Elbette ki bu tür aplik işlemeler, ucuz anacadde giyiminden uzaktı. Ancak, kaygan kumaşlı kısa veya uzun elbiseler güllü süslemeleriyle çok genel duruyordu.
Fotoğraf: Indigital
Göz motifi ve gümüş gladyatör sandalları Manish’in tarzını, sokak tarzına yakınlaştırmış. Defilenin sonuna doğru gördüğüm renkli göz desenli sade elbiseleri beğendim. Ama, Hint tanrılarının olduğu sweatshirt’ler de dahil birçok elbise, o eski sneaker’lar gibi özünde Hintli ama kültürel olarak küresel değildi.
LEONARD: DOĞUNUN CAZİBESİ
Leonard, narin ve muhteşem çiçek baskılarıyla bilinen bir Fransız şirketi. Sembolü, orkide.
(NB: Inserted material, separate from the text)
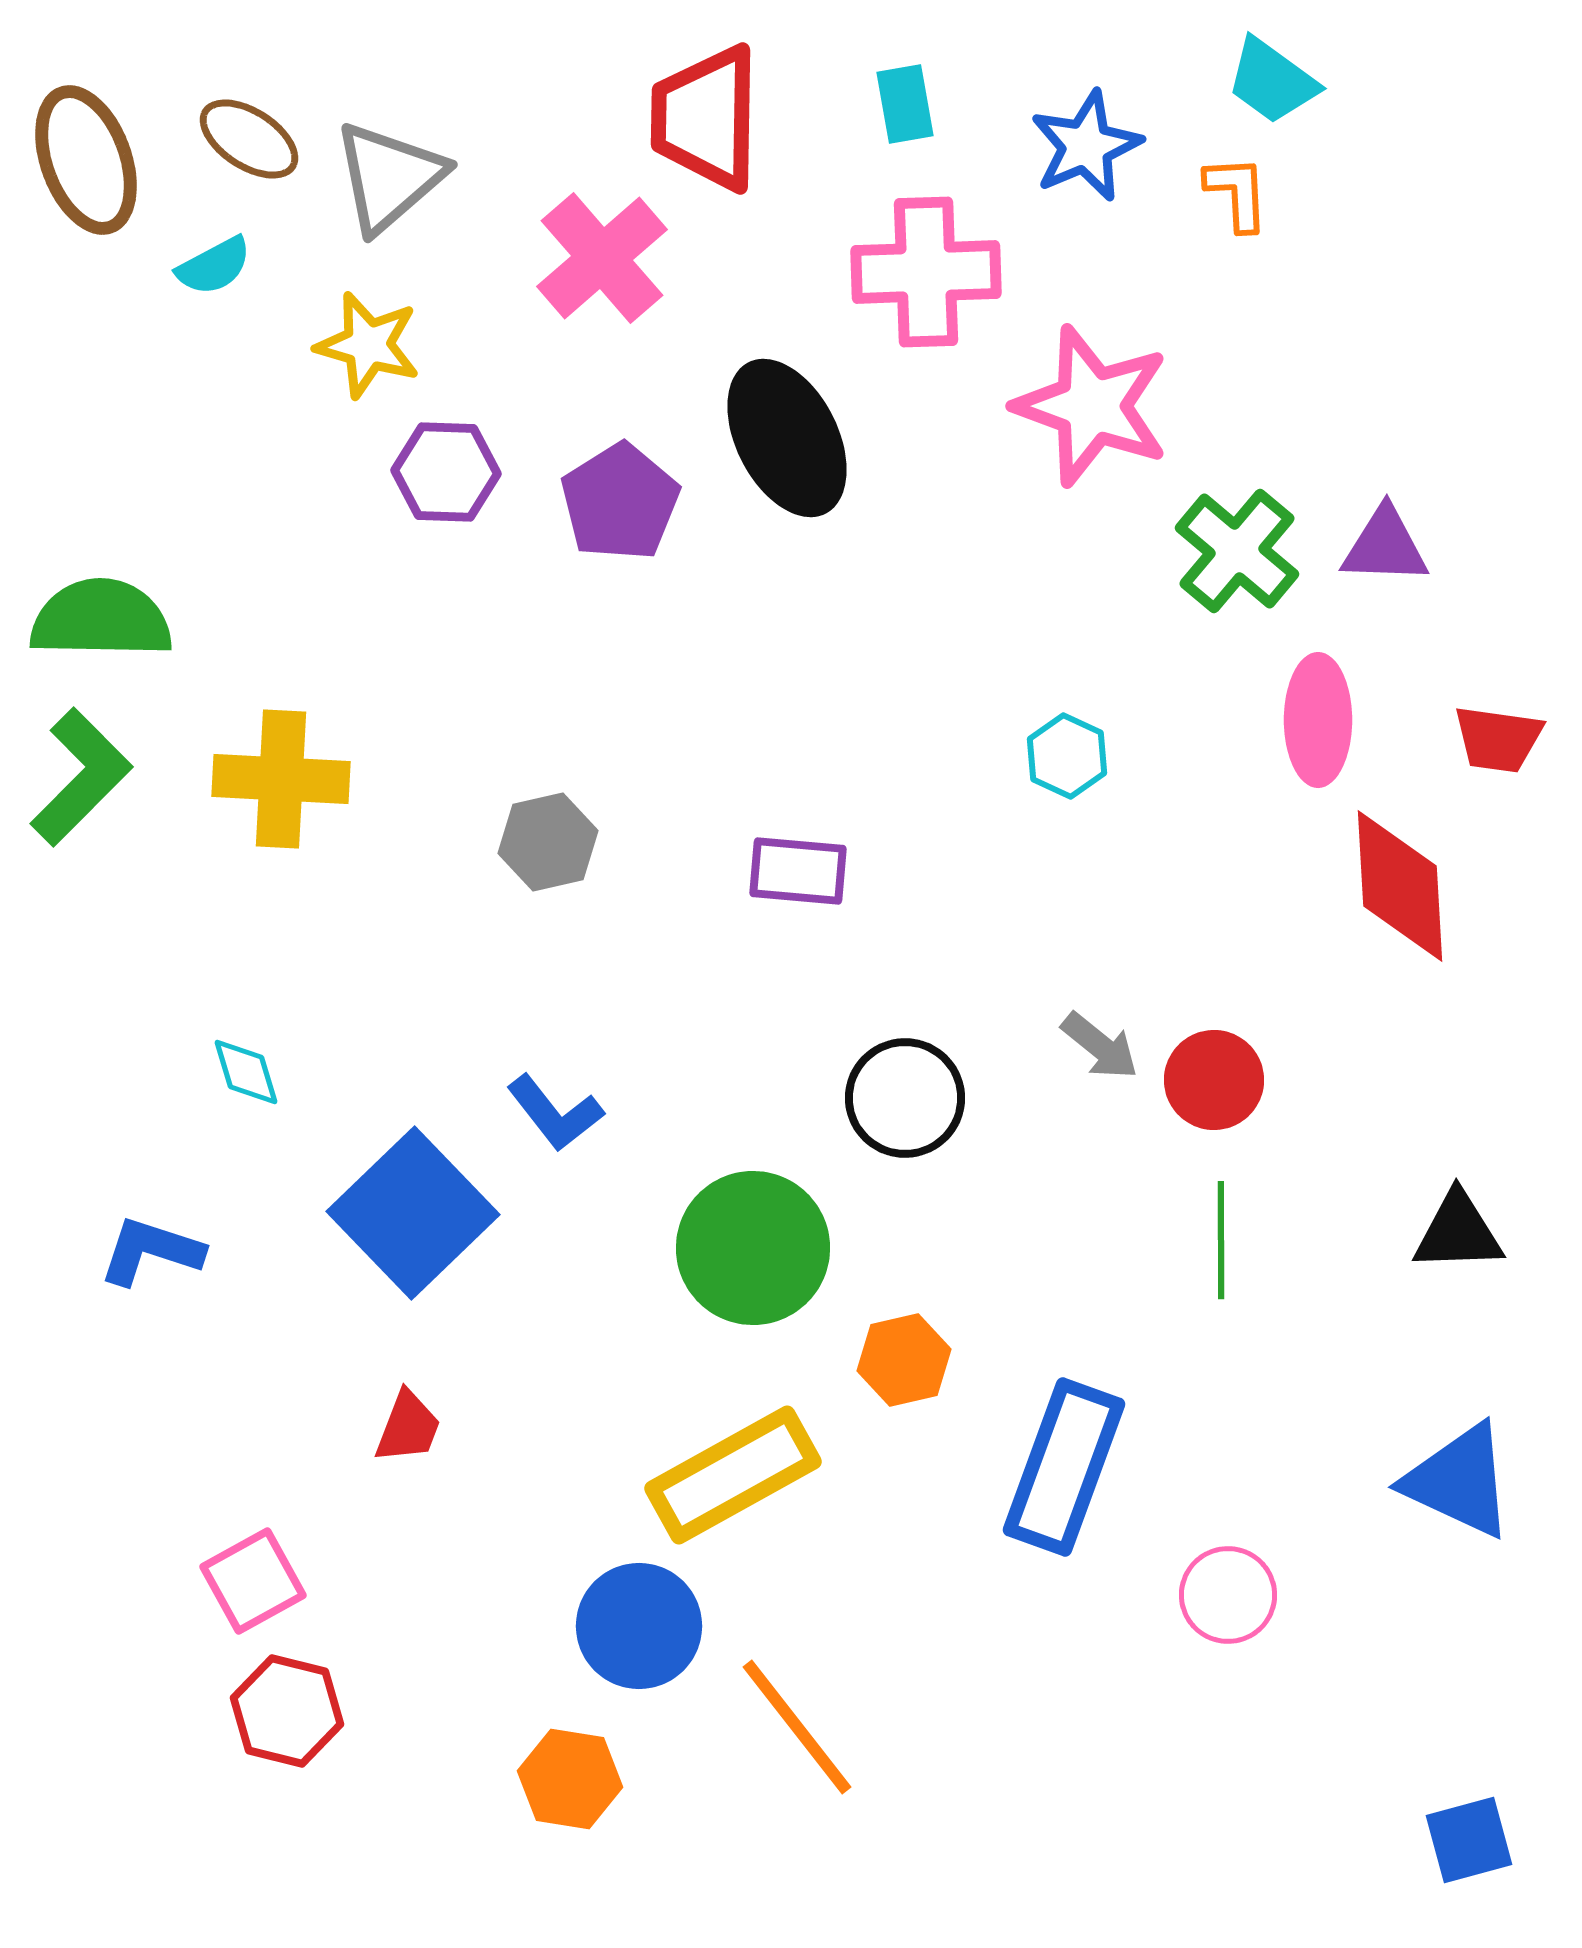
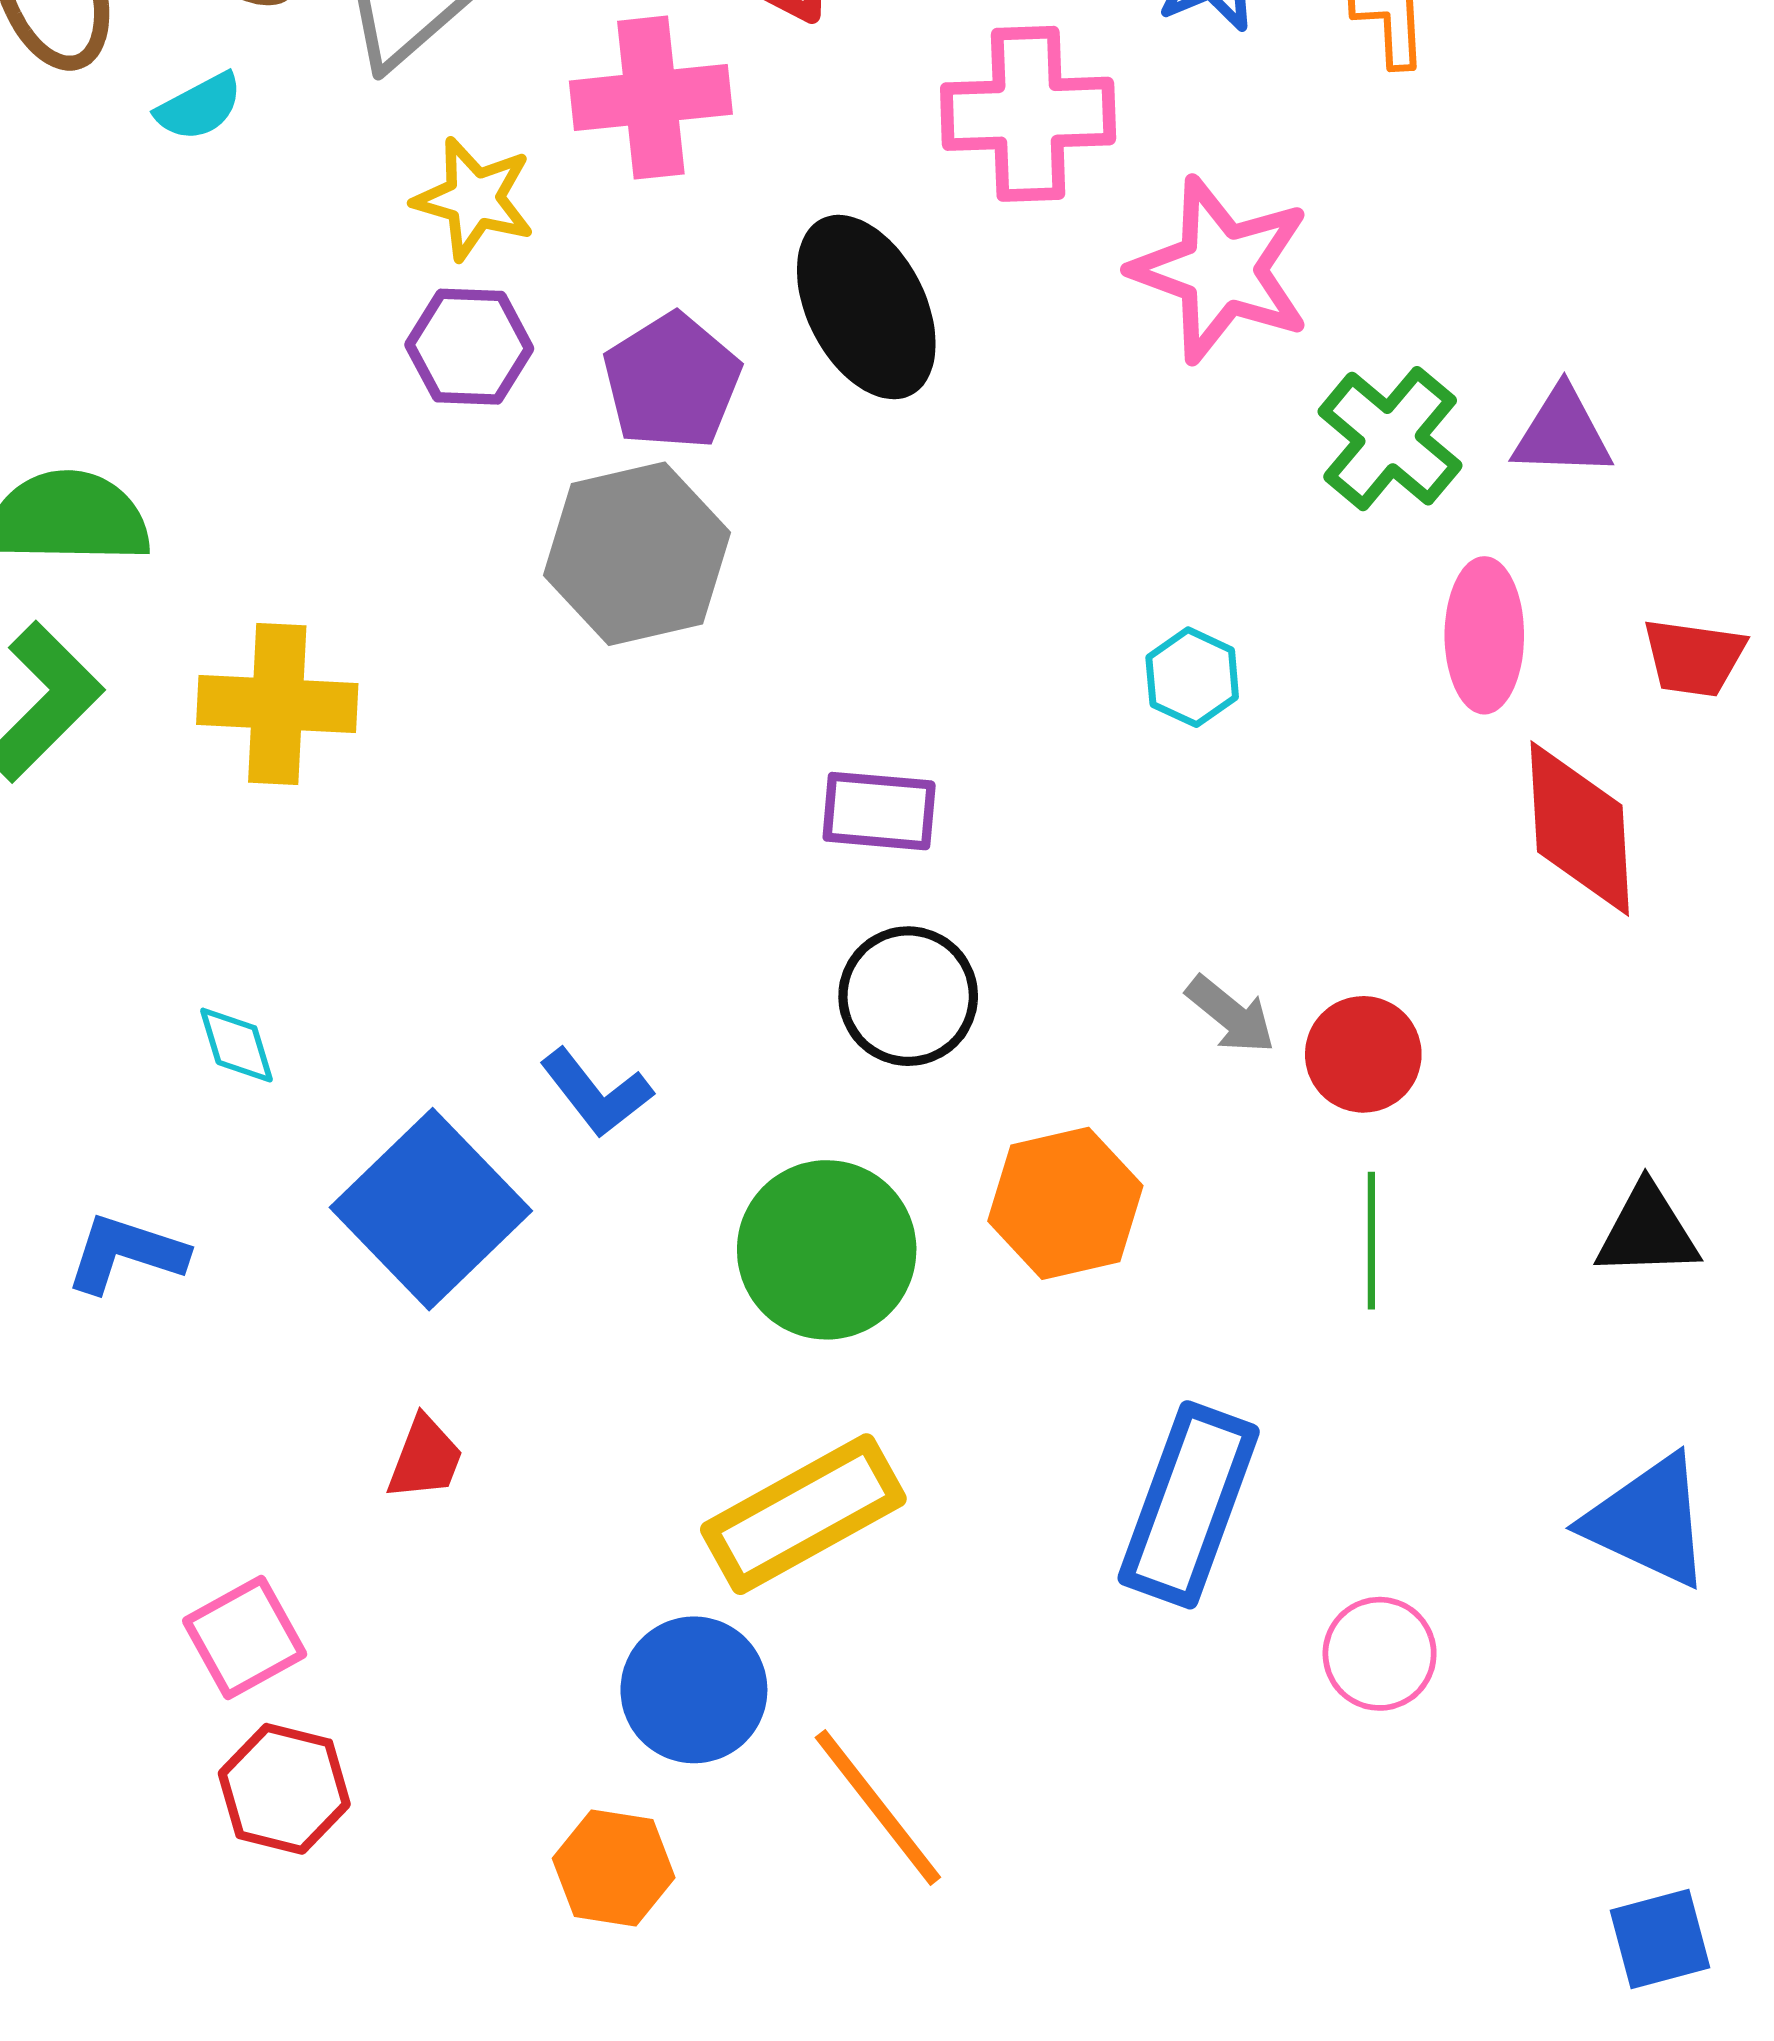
pink cross: (602, 258) -> (651, 98), turned 35
yellow star: (368, 345) -> (474, 199), moved
gray hexagon: (548, 842) -> (637, 554), moved, size x1.6
black circle: (905, 1098) -> (908, 996), moved
orange hexagon: (904, 1360) -> (1065, 1203), moved, size x1.4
Şirket, 50 yıllık yaratıcılığını, büyük bir takipçi kitlesinin olduğu Asya ülkelerinden birinde, Tokyo’da kutluyor.
Fotoğraf: Indigital
Bu aile markasının başındaki isim Daniel Tribouillard birçok yetenekli insanla çalışıyor. Ancak en son, Paris’te yetişmiş ve moda hayatını orada yürüten Çinli bir tasarımcı olan Yiqing Yin ile çalışmaya karar verdi.
Baskı tekniğinin moda dünyası tarafından reddildiği yıllarda da sonrasında dijital baskıların patlama yaptığı yıllarda da Leonard kendi sistemine sadık bir şekilde çalışmayı sürdürdü. Tasarımlarında elle çizilmiş ve boyanmış desenler kullandı. Binlerce desen şu anda markanın arşivlerinde depolanmış durumda.
Fotoğraf: Indigital
Peki, Yiqing Yin tasarımlarının çağdaş gözükmesi için ne yaptı? Markanın tarihinde ilk kez renkli kot kumaş kullandı. Tasarımlarına, işçi tulumu gibi, sportif şekiller verdi. Kot kumaş dışında hafif kumaşlar da kullanılmıştı ama onlar da kot kumaş gibi gözükecek bir etkiye sahipti.
Fotoğraf: Indigital
Günlük kıyafetler arasında, straplez bikini üstler veya orkide desenli kotlar vardı.
Fotoğraf: Indigital
Kot kumaşlar arasında da görülebilir bir fark vardı. Tasarımlar, şirin yaz kıyafetleri ile şiirsellik arasında gidip geliyordu.
Ancak Leonard, Doğu’dan getirdiği yeni bir çiçeği toprağa ekerek ellisinde yeni bir hayata başlamış gibi gözüküyor ve bu çok hoşuma gitti.